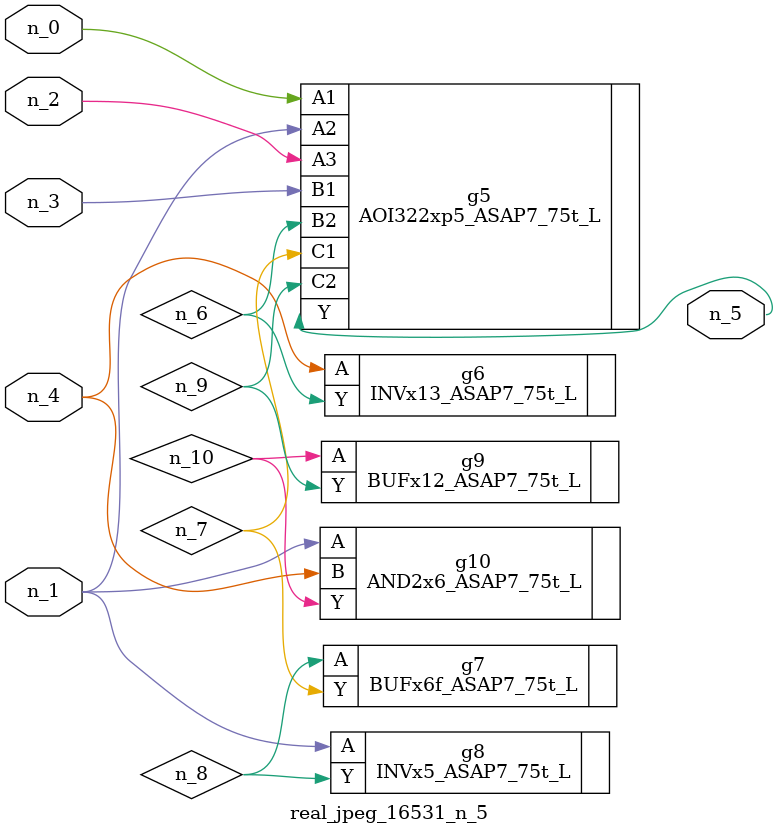
<source format=v>
module real_jpeg_16531_n_5 (n_4, n_0, n_1, n_2, n_3, n_5);

input n_4;
input n_0;
input n_1;
input n_2;
input n_3;

output n_5;

wire n_8;
wire n_6;
wire n_7;
wire n_10;
wire n_9;

AOI322xp5_ASAP7_75t_L g5 ( 
.A1(n_0),
.A2(n_1),
.A3(n_2),
.B1(n_3),
.B2(n_6),
.C1(n_7),
.C2(n_9),
.Y(n_5)
);

INVx5_ASAP7_75t_L g8 ( 
.A(n_1),
.Y(n_8)
);

AND2x6_ASAP7_75t_L g10 ( 
.A(n_1),
.B(n_4),
.Y(n_10)
);

INVx13_ASAP7_75t_L g6 ( 
.A(n_4),
.Y(n_6)
);

BUFx6f_ASAP7_75t_L g7 ( 
.A(n_8),
.Y(n_7)
);

BUFx12_ASAP7_75t_L g9 ( 
.A(n_10),
.Y(n_9)
);


endmodule
</source>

# # # # # # #

Job -> What is needed is each line from the records with the word "input" in it.

Output ->
input n_4;
input n_0;
input n_1;
input n_2;
input n_3;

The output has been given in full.